● Objective
Copy each line of the data below exactly as it appears, and leave out the pictures.

Extracted records:
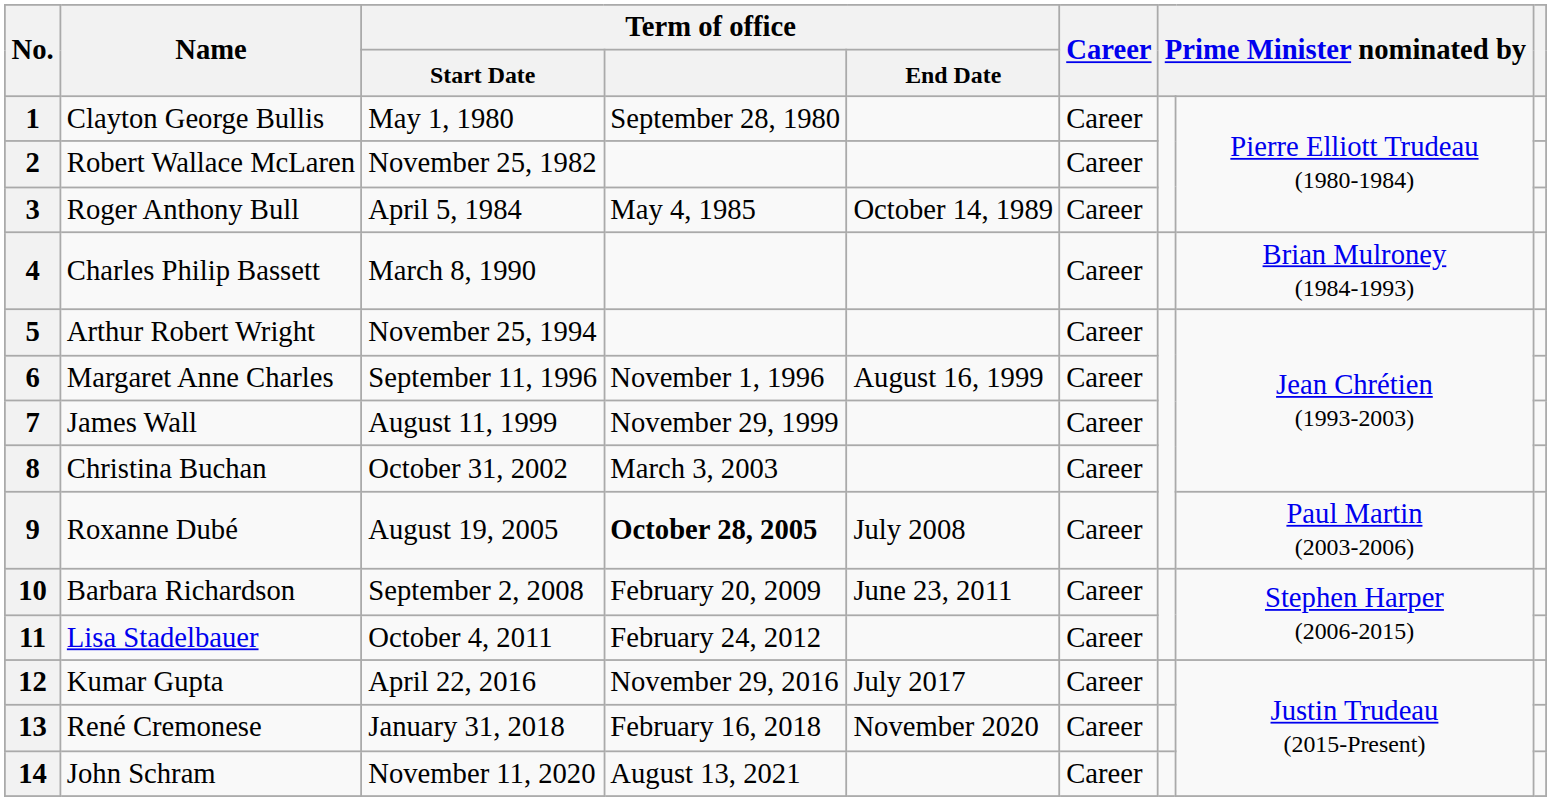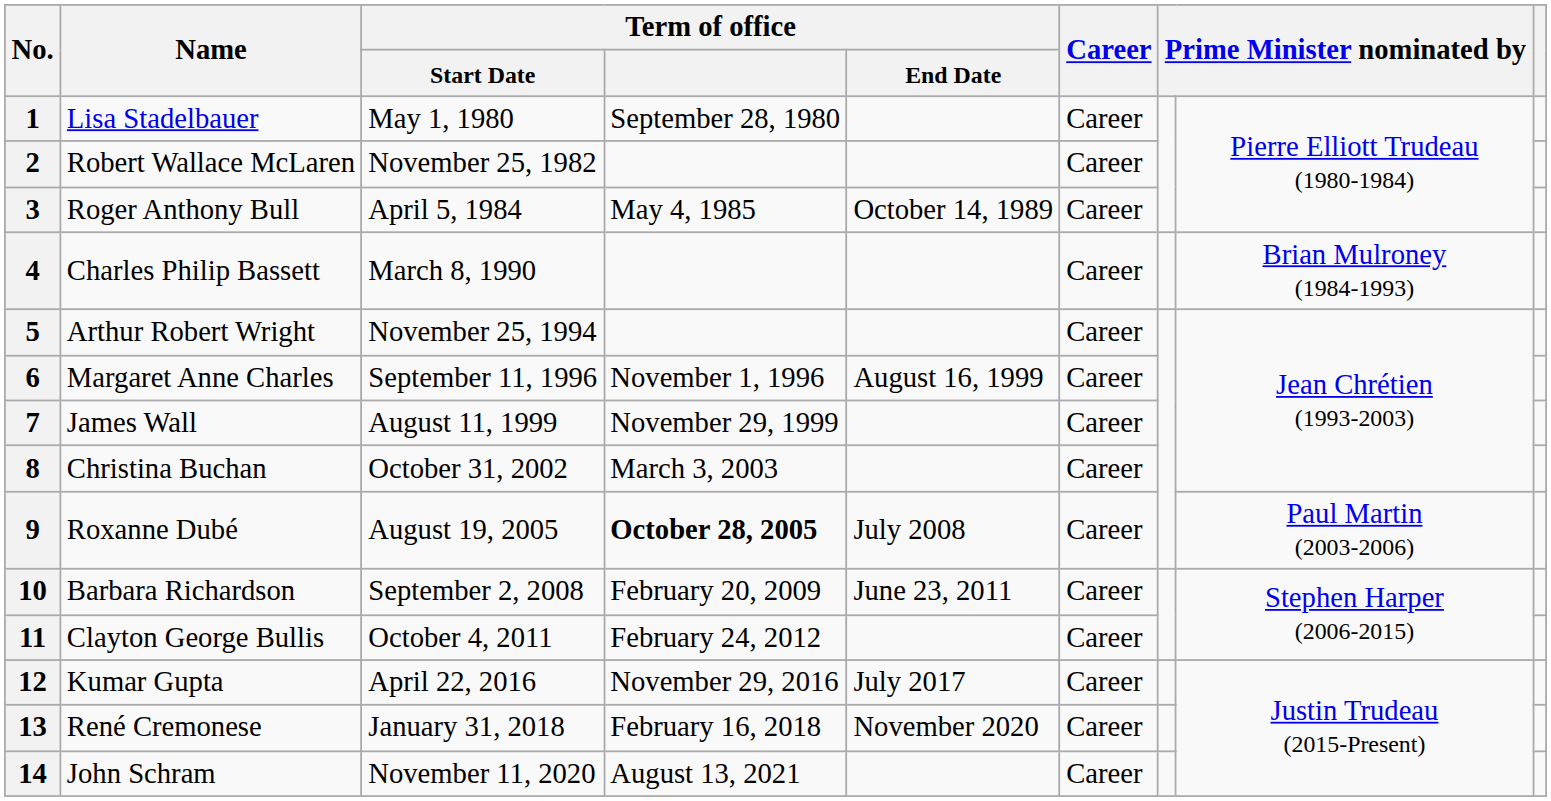1 | Name: Clayton George Bullis -> Lisa Stadelbauer
11 | Name: Lisa Stadelbauer -> Clayton George Bullis
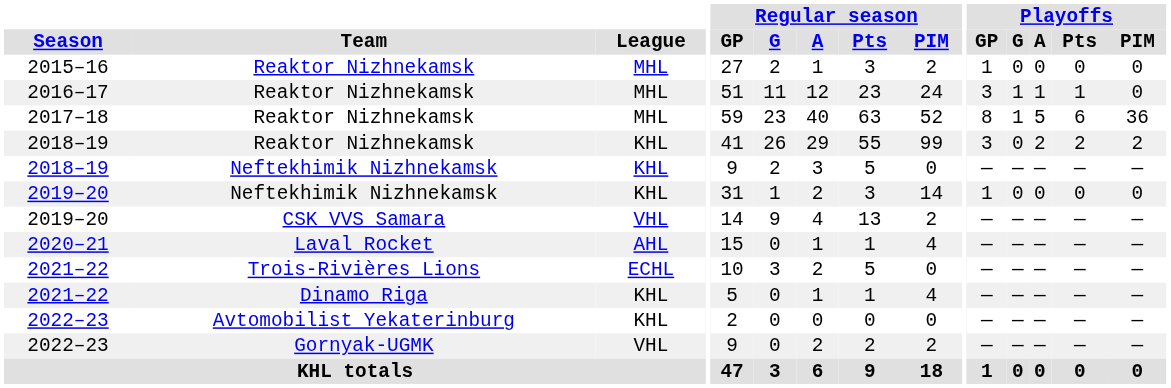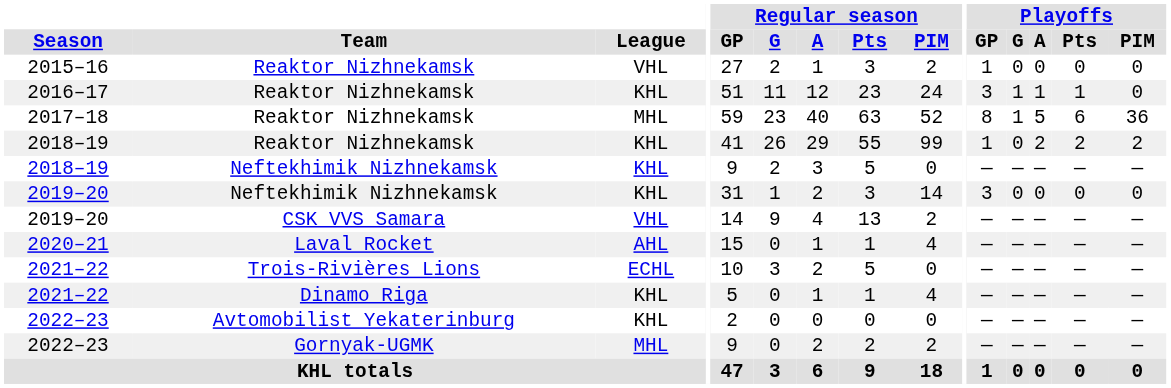2015–16 | League: MHL -> VHL
2016–17 | League: MHL -> KHL
2018–19 / Reaktor Nizhnekamsk | Playoffs / GP: 3 -> 1
2019–20 / Neftekhimik Nizhnekamsk | Playoffs / GP: 1 -> 3
2022–23 / Gornyak-UGMK | League: VHL -> MHL
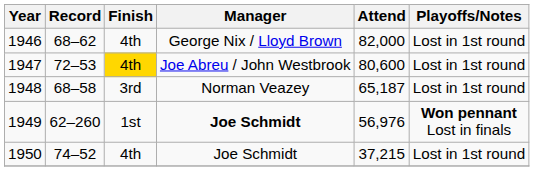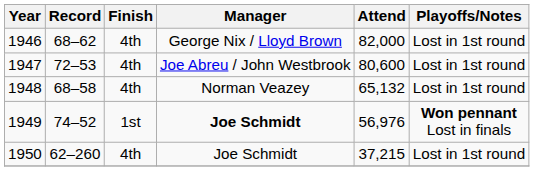1947 | Finish: gold background -> no background
1948 | Finish: 3rd -> 4th
1948 | Attend: 65,187 -> 65,132
1949 | Record: 62–260 -> 74–52
1950 | Record: 74–52 -> 62–260
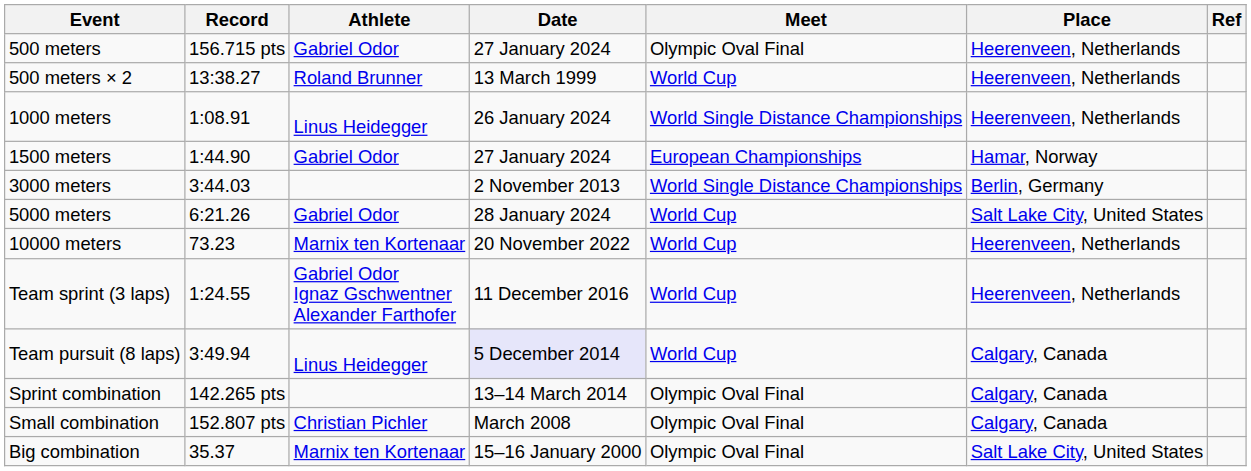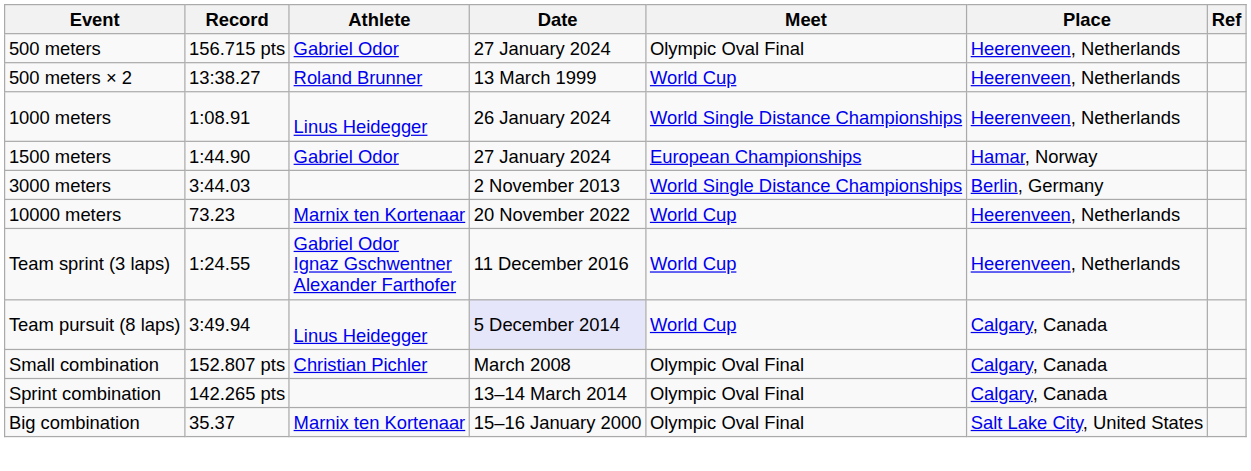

● Output below
1 | Name: Clayton George Bullis -> Lisa Stadelbauer
11 | Name: Lisa Stadelbauer -> Clayton George Bullis
2015–16 | League: MHL -> VHL
2016–17 | League: MHL -> KHL
2018–19 / Reaktor Nizhnekamsk | Playoffs / GP: 3 -> 1
2019–20 / Neftekhimik Nizhnekamsk | Playoffs / GP: 1 -> 3
2022–23 / Gornyak-UGMK | League: VHL -> MHL
1947 | Finish: gold background -> no background
1948 | Finish: 3rd -> 4th
1948 | Attend: 65,187 -> 65,132
1949 | Record: 62–260 -> 74–52
1950 | Record: 74–52 -> 62–260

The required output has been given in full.